UN-REDD at the Oslo REDD Exchange
The UN-REDD Programme highlights partner country progress in the areas of free, prior and informed consent, environmental and social safeguards and participatory carbon monitoring for REDD+ at Norway's first bi-annual REDD+ Exchange.
Three and a half years after Norwegian Prime Minister Stoltenberg announced Norway’s commitment to provide funding for REDD at the Bali summit in 2007, Norad and the Norwegian Ministry of Environment convened around 150 REDD+ technical experts, practitioners, government representatives and civil society actors in Oslo to take stock of the REDD+ process, and to exchange lessons learned thus far. The Oslo REDD+ exchange, which took place 23-24 June, put particular emphasis on matters related to REDD+ safeguards and policies addressing the underlying drivers of deforestation.
Norwegian Minister of Environment and Development Assistance, Erik Solheim, addressed the many risks associated with REDD+ and argued that, “the risk of inaction was a lot higher than the risk of action." Strong signals from Norway on a continued emphasis on governance and anti-corruption efforts within REDD+ were also evident – a view which was backed by Indonesian Minister Kuntoro Mangkusubrotu and his remarks on the importance of proper “governance infrastructure”, as well as the need to pull stakeholders out of their comfort zone as necessary institutional changes and policy reform are needed for improved governance.
The Oslo REDD Exchange allowed for a number of interesting, relevant and thought-provoking presentations, interventions and discussion on a wide range of topics within the REDD+ discourse.
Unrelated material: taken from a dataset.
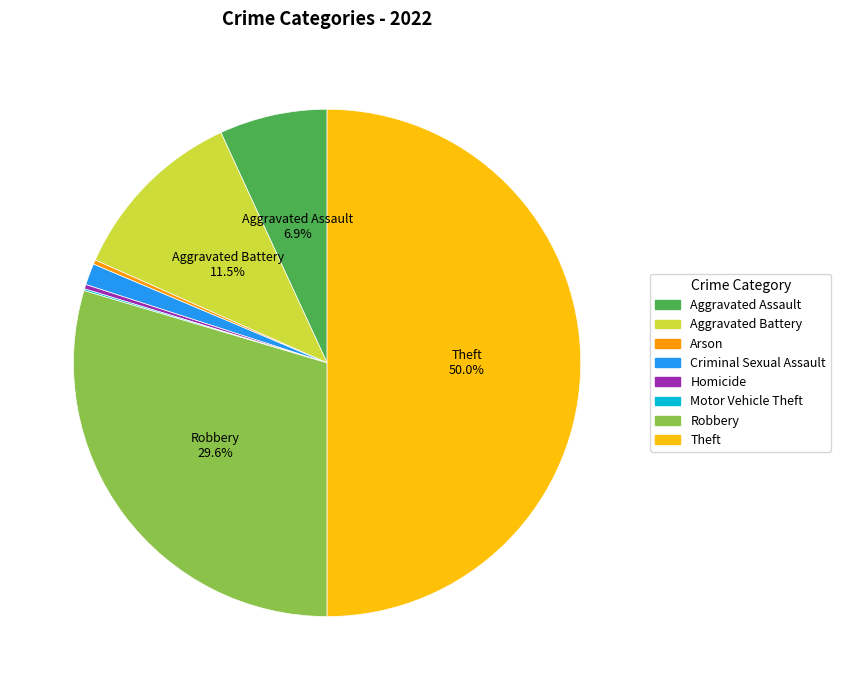

Does Aggravated Assault represent more than half of the total?

No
Recurring questions and concerns throughout the exchange underscored the need for clarifying land tenure issues, how to deal with free, prior and informed consent (FPIC) when a government does not acknowledge the existence of Indigenous Peoples in a country, and also a recognition that a “move from ideas to implementation [within REDD+] has proceeded somewhat more slowly than appeared likely only two years ago”, said Frances Seymour, Director General of CIFOR.
Four presentations were given by the UN-REDD Programme. The head of the UN-REDD Programme Secretariat, Yemi Katerere, gave a joint presentation together with Benoit Bosquet from the Forest Carbon Partnership Facility on REDD+ sustainability elements from a multilateral perspective, whichfocused on the importance of institutional arrangements, such as the need to address governance, tenure and gender issues, as well as the need for political will at a high level to keep the momentum in national REDD+ preparedness and implementation processes. Tim Clairs, Principal Policy & Technical Advisor, UNDP, gave a presentation on the Common Approach to Environmental and Social Safeguards for FCPF Multiple Delivery Partners and highlighted that UNDP’s social and environmental standards were accepted as substantially equivalent to those applied by the World Bank.
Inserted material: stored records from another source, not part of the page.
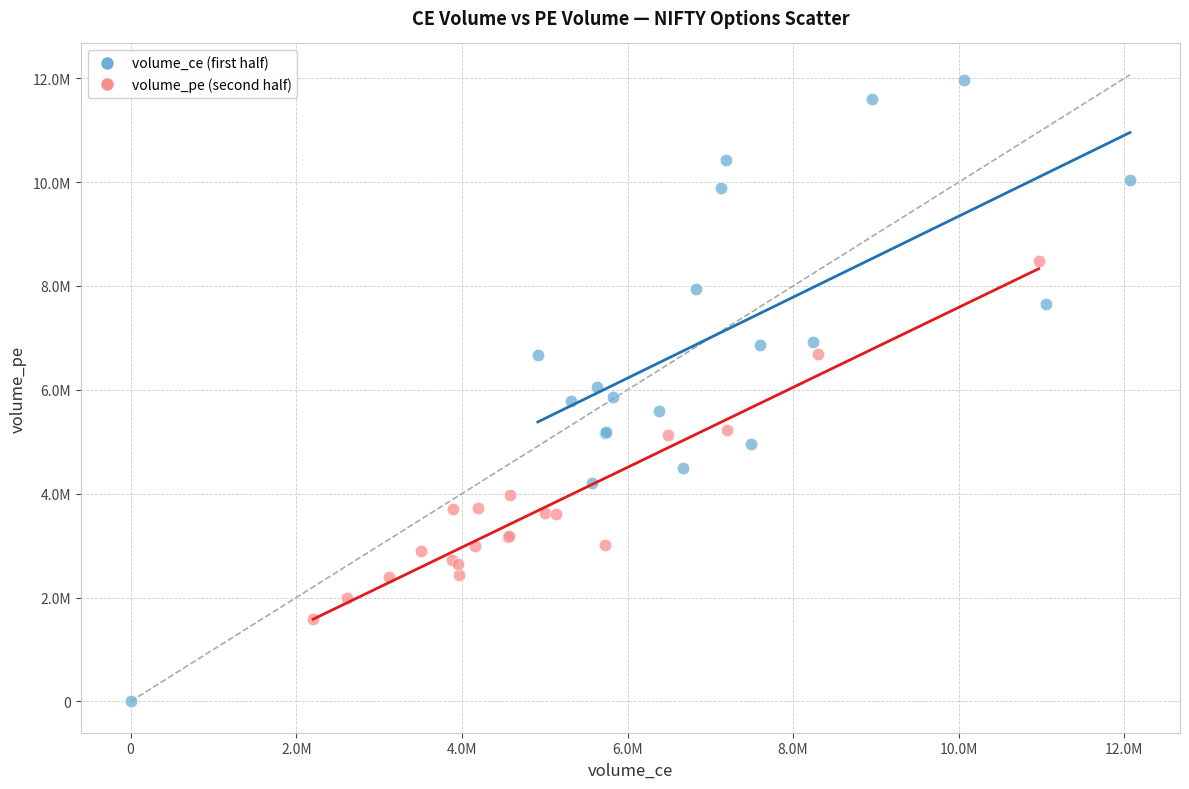

What are all the series names shown in the legend?

volume_ce (first half), volume_pe (second half)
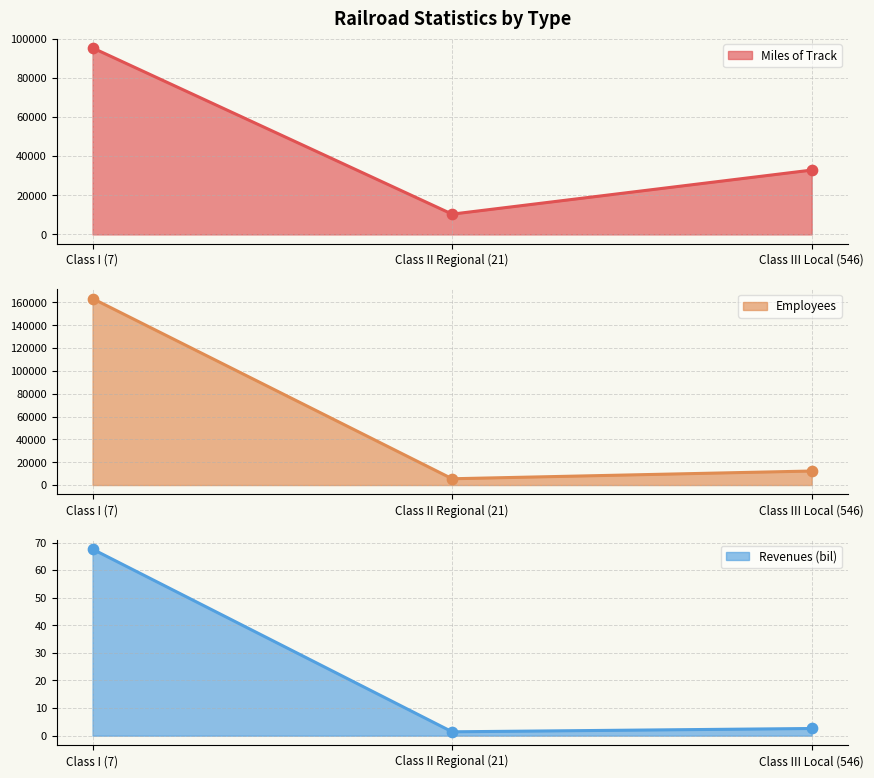

Which series has the largest total across all categories?

Employees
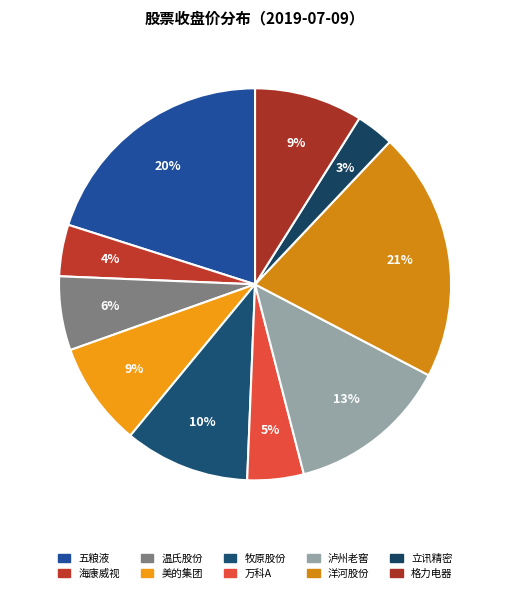

Which has a higher value, 温氏股份 or 牧原股份?

牧原股份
During a parallel session,Josep Gari, Regional Technical Coordinator, UNDP, introduced the audience to how the Free, Prior and Informed Consent process would be applied to the REDD+ process in DRC, outlining the challenges and concrete steps expected in the coming year. Patrick van Laake, Senior Technical Advisor, UNDP, gave an overview of the participatory carbon monitoring initiative which has been undertaken in Vietnam, to actively engage local communities in the forest monitoring process.
Norway’s Forest and Climate Ambassador, Hans Brattskar, closed the Oslo REDD Exchange by expressing that Norway’s ambition is to repeat the Oslo REDD Exchange every other year. Norad will publish a report from the Oslo REDD Exchanges, which is expected to be available at www.osloreddexchange.org in August.